- Born: 1773 Qionglai, Sichuan, Qing China
- Died: 1823 (aged 49–50) Qu County, Sichuan, Qing China
- Cause of death: Martyrdom
- Beatified: 1900 by Pope Leo XIII
- Canonized: 2000 by Pope John Paul II

= Thaddeus Liu =

Thaddeus Liu (Chinese name: 劉瑞庭; 1773–1823) was a Chinese priest and martyr of the 19th century.

==Life==
He was born in 1773 in Qionglai, near Chengdu, in Sichuan. His Chinese name was Liu Ruiting. His father died when he was only two years old, and his mother raised him in extreme poverty until she remarried. She then took him to live with them together on her new husband's farm.

After his mother and stepfather died, he became a priest's assistant. He learned Latin from the priest and later joined a seminary.

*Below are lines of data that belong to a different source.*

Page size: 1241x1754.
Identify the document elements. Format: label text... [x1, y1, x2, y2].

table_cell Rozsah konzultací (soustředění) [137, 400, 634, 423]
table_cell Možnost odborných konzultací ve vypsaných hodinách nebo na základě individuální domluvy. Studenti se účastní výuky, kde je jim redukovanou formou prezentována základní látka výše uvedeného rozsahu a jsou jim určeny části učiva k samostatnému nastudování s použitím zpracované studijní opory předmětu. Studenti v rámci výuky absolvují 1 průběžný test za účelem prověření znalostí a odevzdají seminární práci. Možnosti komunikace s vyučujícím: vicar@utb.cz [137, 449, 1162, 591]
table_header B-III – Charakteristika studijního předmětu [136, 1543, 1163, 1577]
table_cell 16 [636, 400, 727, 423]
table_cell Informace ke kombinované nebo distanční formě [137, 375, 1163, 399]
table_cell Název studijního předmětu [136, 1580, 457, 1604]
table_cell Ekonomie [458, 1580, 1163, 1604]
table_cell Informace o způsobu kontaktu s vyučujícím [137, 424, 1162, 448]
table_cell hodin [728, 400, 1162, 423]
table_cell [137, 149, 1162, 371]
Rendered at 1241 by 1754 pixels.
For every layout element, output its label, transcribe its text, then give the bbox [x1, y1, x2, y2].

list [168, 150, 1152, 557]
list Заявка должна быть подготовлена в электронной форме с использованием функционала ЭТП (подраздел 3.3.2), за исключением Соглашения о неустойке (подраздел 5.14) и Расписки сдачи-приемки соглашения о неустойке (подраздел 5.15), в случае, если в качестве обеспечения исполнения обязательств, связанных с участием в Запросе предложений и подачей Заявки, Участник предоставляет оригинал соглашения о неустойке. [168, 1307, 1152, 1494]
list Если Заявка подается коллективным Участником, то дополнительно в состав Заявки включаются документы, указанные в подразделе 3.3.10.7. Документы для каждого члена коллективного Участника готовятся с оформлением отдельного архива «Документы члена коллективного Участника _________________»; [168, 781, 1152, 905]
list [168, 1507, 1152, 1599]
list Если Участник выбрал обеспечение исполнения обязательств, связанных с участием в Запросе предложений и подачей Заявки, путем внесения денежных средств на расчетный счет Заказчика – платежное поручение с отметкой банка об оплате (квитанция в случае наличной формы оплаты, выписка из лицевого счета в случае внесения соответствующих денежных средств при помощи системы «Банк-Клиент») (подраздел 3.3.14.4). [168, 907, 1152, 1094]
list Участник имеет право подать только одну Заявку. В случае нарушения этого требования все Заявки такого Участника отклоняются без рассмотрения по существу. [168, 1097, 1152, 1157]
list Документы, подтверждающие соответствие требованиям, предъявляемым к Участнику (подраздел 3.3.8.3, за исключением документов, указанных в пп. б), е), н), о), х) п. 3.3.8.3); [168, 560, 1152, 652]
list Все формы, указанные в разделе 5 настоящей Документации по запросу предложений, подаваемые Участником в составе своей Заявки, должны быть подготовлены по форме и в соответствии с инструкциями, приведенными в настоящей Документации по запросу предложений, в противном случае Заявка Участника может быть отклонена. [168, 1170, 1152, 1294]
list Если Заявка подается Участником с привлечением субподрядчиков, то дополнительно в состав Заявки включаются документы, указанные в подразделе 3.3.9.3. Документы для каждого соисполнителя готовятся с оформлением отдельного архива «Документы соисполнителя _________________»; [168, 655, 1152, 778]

He was ordained at the age of 34 by Gabriel-Taurin Dufresse. Following ordination, he served as a priest in Sichuan and Guizhou.

In 1821, Thaddeus and a group of other Catholics were arrested by the authorities. Thaddeus was imprisoned and tortured. He was later executed by strangulation on November 30th 1823.

==Canonization==
He was beatified on May 27, 1900, by Pope Leo XIII and canonized along with other martyrs of China on October 1, 2000, by Pope John Paul II.